Si la plupart des écoles offrent des programmes qui visent surtout à doter l’élève d’un bon coffre à outils pour réaliser des choses simples en couture, d’autres ont choisi d’y aller de façon beaucoup plus spécifique et proposent des cours basés sur des projets déterminés à l’avance. La Fabrique Éthique offre une série d’ateliers au cours desquels les gens confectionnent tous le même accessoire ou vêtement. Atelier maillot de bain, robe extensible, jupe circulaire, toutous, on vient ici pour une raison bien précise.

Marie-Andrée Legault est une artiste burlesque qui se produit depuis sept ans sous le nom de Miss Rouge à lèvres. Diplômée en haute couture, enseignante en couture et forte d’une expérience dans le domaine de la corseterie et la confection de costumes, elle fonde son école Couture et rouge à lèvres en 2015.

Elle offre des cours aux adeptes du burlesque et de vêtements vintage. Miss Rouge à lèvres adopte elle aussi une approche par projets : imperméable, maillot de bain à la Monroe, pantalon capri, petites culottes, soutien-gorge, corset, etc.

« Dans les écoles, c’est souvent des cours sur plusieurs semaines, alors qu’on me demandait plutôt des techniques spécifiques. J’ai donc commencé à donner des cours sur des techniques de base souvent utilisées dans le burlesque. Et comme je m’habille vintage et j’aime le look pin-up, j’ai ajouté des cours de robe et jupe vintage, puis la lingerie. J’ai choisi le glamour et le sexy », explique Miss Rouge à lèvres. Dans sa classe, on trouve des femmes qui s’assument dans leur sexualité et leur beauté. « Ce sont des femmes qui ont envie de mettre leurs courbes en valeur », explique l’artiste burlesque.

AUGMENTATION DE L’INTÉRÊT

Selon les professeures interrogées, on assiste à une augmentation de l’intérêt pour les cours de couture dans la population. « Il y a un engouement réel, et ça attire une clientèle très variée. Que ce soit des gens qui n’ont jamais cousu, des gens qui sont au niveau professionnel ou des gens qui veulent changer de carrière », énumère Pauline Cossette, de l’école de coupe et couture Zig Zag.

Après les cours d’initiation à la couture, plusieurs décident de poursuivre leur apprentissage avec du perfectionnement ou encore avec de l’accompagnement personnalisé en cours particuliers.
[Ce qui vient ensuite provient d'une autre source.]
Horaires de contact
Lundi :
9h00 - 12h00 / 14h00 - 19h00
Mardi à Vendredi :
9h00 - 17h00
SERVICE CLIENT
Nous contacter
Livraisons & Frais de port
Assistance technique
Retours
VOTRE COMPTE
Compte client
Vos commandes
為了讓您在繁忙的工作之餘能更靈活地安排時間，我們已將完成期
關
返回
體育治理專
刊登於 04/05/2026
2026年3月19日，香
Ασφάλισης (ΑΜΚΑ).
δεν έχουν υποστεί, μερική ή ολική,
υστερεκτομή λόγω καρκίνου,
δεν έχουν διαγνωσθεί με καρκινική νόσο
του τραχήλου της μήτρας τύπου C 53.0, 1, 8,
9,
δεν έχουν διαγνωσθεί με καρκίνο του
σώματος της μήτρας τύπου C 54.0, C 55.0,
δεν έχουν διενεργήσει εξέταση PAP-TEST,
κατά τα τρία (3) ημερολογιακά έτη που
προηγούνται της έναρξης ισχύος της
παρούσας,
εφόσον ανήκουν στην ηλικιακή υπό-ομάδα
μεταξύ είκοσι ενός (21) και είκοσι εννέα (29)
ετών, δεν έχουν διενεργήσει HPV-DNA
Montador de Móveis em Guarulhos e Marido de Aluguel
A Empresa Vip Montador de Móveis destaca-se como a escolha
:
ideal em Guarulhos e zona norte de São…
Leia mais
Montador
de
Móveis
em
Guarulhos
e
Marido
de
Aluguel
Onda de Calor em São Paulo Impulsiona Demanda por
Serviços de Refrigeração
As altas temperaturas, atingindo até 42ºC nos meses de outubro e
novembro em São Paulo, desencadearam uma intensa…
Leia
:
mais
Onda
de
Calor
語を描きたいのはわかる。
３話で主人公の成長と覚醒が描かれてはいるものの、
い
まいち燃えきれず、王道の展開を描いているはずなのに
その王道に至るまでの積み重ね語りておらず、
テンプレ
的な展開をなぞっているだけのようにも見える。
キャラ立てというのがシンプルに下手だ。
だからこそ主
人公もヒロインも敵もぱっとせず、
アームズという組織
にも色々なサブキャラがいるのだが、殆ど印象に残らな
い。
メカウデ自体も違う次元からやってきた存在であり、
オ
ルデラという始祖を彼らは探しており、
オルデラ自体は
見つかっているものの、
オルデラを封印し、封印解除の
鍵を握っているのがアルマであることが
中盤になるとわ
Certains voudront aussi donner une nouvelle direction à leur cheminement professionnel et se lanceront en affaires ou s’inscriront à des programmes de formation plus élaborés.
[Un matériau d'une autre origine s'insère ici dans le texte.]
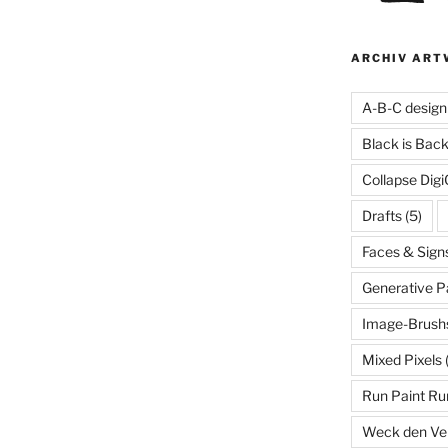
ARCHIV ART
A-B-C design
Black is Bac
Collapse Digi
Drafts
(5)
Faces & Sign
Generative P
Image-Brush
Mixed Pixels
Run Paint Ru
Weck den Ve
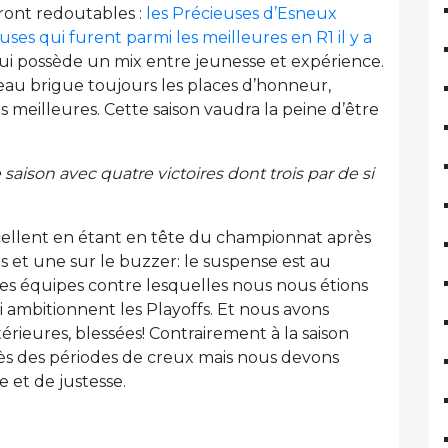
eront redoutables :
les Précieuses d’Esneux
euses qui furent parmi les meilleures en R1 il y a
qui possède un mix entre jeunesse et expérience.
eau brigue toujours les places d’honneur,
es meilleures. Cette saison vaudra la peine d’être
aison avec quatre victoires dont trois par de si
ellent en étant en tête du championnat après
s et une sur le buzzer: le suspense est au
des équipes contre lesquelles nous nous étions
ui ambitionnent les Playoffs. Et nous avons
érieures, blessées! Contrairement à la saison
rès des périodes de creux mais nous devons
 et de justesse.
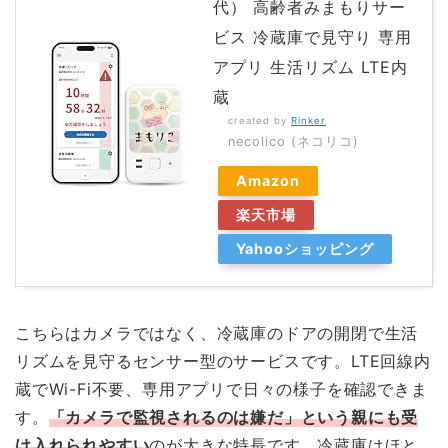
代） 高齢者みまもりサー
ビス 冷蔵庫で見守り 専用
アプリ 生活リズム LTE内
蔵
created by
Rinker
necolico (ネコリコ)
Amazon
楽天市場
Yahooショッピング
こちらはカメラではなく、冷蔵庫のドアの開閉で生活
リズムを見守るセンサー型のサービスです。LTE回線内
蔵でWi-Fi不要、専用アプリで日々の様子を確認できま
す。
「カメラで監視されるのは嫌だ」という親にも受
け入れられやすい
のが大きな特長です。冷蔵庫はほと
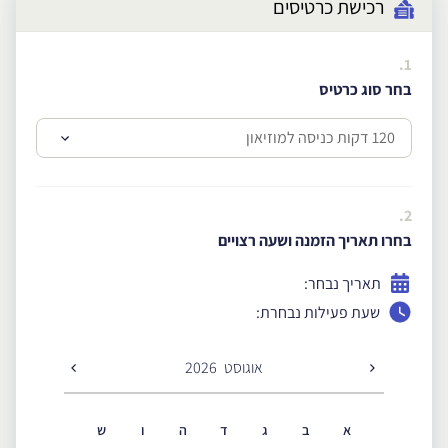
רכישת כרטיסים
1.
בחר סוג כרטיס
2.
בחרו תאריך הזמנה ושעה רצויים
תאריך נבחר:
שעת פעילות נבחרת:
אוגוסט
2026
א
ב
ג
ד
ה
ו
ש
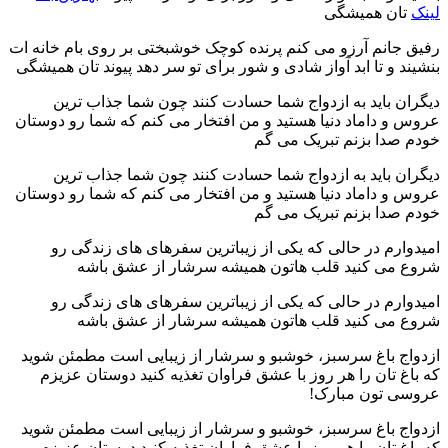
لینک
تان همیشگی
رفیق جانم آرزو می کنم پرنده کوچک خوشبختی بر روی بام خانه ات
بنشیند و تا ابد آواز شادی و شور برای تو سر دهد پیوند تان همیشگی
دیگران باید به ازدواج شما حسادت کنند چون شما جذاب ترین
عروس و داماد دنیا هستید و من افتخار می کنم که شما رو دوستان
خودم صدا بزنم تبریک می گم
دیگران باید به ازدواج شما حسادت کنند چون شما جذاب ترین
عروس و داماد دنیا هستید و من افتخار می کنم که شما رو دوستان
خودم صدا بزنم تبریک می گم
امیدوارم در حالی که یکی از زیباترین سفرهای های زندگی رو
شروع می کنید قلب هاتون همیشه سرشار از عشق باشه
امیدوارم در حالی که یکی از زیباترین سفرهای های زندگی رو
شروع می کنید قلب هاتون همیشه سرشار از عشق باشه
ازدواج باغ سرسبز، خوشبو و سرشار از زیبایی است مطمئن شوید
که باغ تان را هر روز با عشق فراوان تغذیه کنید دوستان عزیزم
عروسی تون مبارک!
ازدواج باغ سرسبز، خوشبو و سرشار از زیبایی است مطمئن شوید
که باغ تان را هر روز با عشق فراوان تغذیه کنید دوستان عزیزم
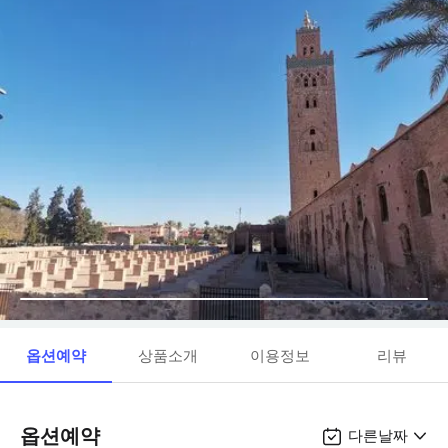
옵션예약
상품소개
이용정보
리뷰
옵션예약
다른날짜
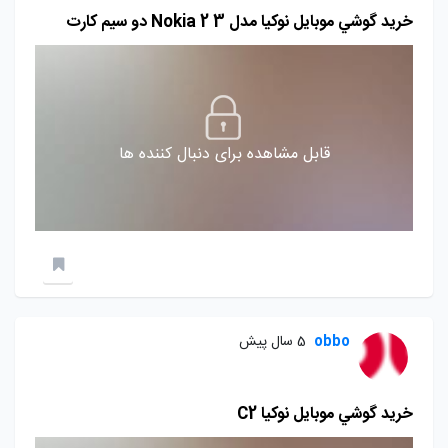
خريد گوشي موبايل نوكيا مدل Nokia 2 3 دو سيم كارت
قابل مشاهده برای دنبال کننده ها
obbo
5 سال پیش
خريد گوشي موبايل نوكيا C2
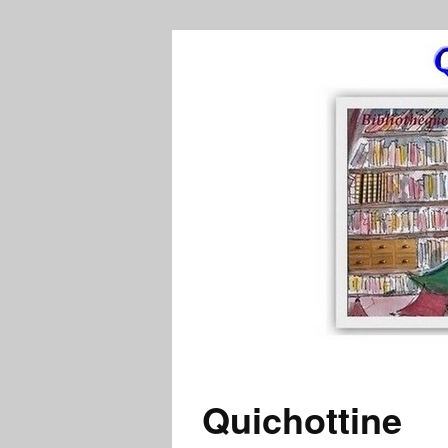
Quichottine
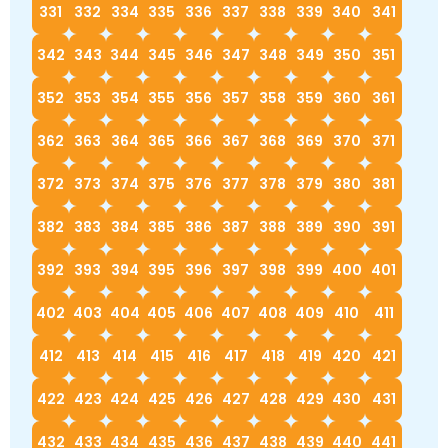
331
332
334
335
336
337
338
339
340
341
342
343
344
345
346
347
348
349
350
351
352
353
354
355
356
357
358
359
360
361
362
363
364
365
366
367
368
369
370
371
372
373
374
375
376
377
378
379
380
381
382
383
384
385
386
387
388
389
390
391
392
393
394
395
396
397
398
399
400
401
402
403
404
405
406
407
408
409
410
411
412
413
414
415
416
417
418
419
420
421
422
423
424
425
426
427
428
429
430
431
432
433
434
435
436
437
438
439
440
441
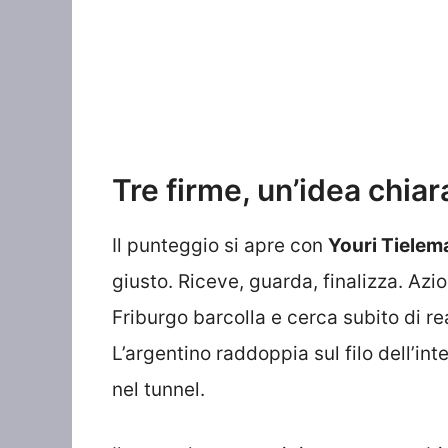
Tre firme, un’idea chiar
Il punteggio si apre con
Youri Tielem
giusto. Riceve, guarda, finalizza. Azi
Friburgo barcolla e cerca subito di re
L’argentino raddoppia sul filo dell’int
nel tunnel.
Même si le milieu de la mode n’est pas nécessairement un univers où il est facile de faire sa place, Mme Cossette reste positive face aux occasions professionnelles qui attendent ceux et celles qui décident d’en faire une carrière : « Je les encourage à faire affaire directement avec la clientèle plutôt que de chercher à coudre pour les boutiques. Les gens qui font du sur-mesure, une confection de haute qualité avec de beaux tissus, ne manquent pas de boulot, il y a une clientèle pour ça. Le problème, c’est lorsque l’on veut faire compétition aux vêtements qui se font en Chine, par exemple, avec des tissus bon marché. »

D’ÉLÈVE À DESIGNER

L’entrepreneure Julie Dumais, qui a passé par l’école de Pauline Cossette, était destinée à un tout autre parcours que celui de fonder une entreprise de confection de bikinis. Au moment de suivre une formation sur les patrons à l’école Zig Zag, elle avait déjà un diplôme en études internationales en poche. « J’étais à Montréal pour travailler dans le secteur événementiel principalement orienté vers le sport et j’ai profité d’une pause entre deux contrats pour entreprendre un cours de couture dans le but de pouvoir faire des patrons moi-même, pour confectionner et ajuster mes propres vêtements. » De retour sur les bancs d’école, elle réalise quelques morceaux pour une amie enceinte. Les commentaires étaient plus que positifs. « La couture a toujours fait partie de ma vie. Dès l’âge de 6 ans, je cousais avec ma mère ou ma grand-mère. Ce n’est pourtant qu’à l’école que j’ai réalisé que je pouvais peut-être en vivre », poursuit-elle. Après deux emplois dans le domaine du vêtement, elle décide de créer sa propre entreprise :  June Swimwear. Six ans plus tard, les maillots de bain imaginés par Julie Dumais se vendent au Québec et en ligne, à l’étranger.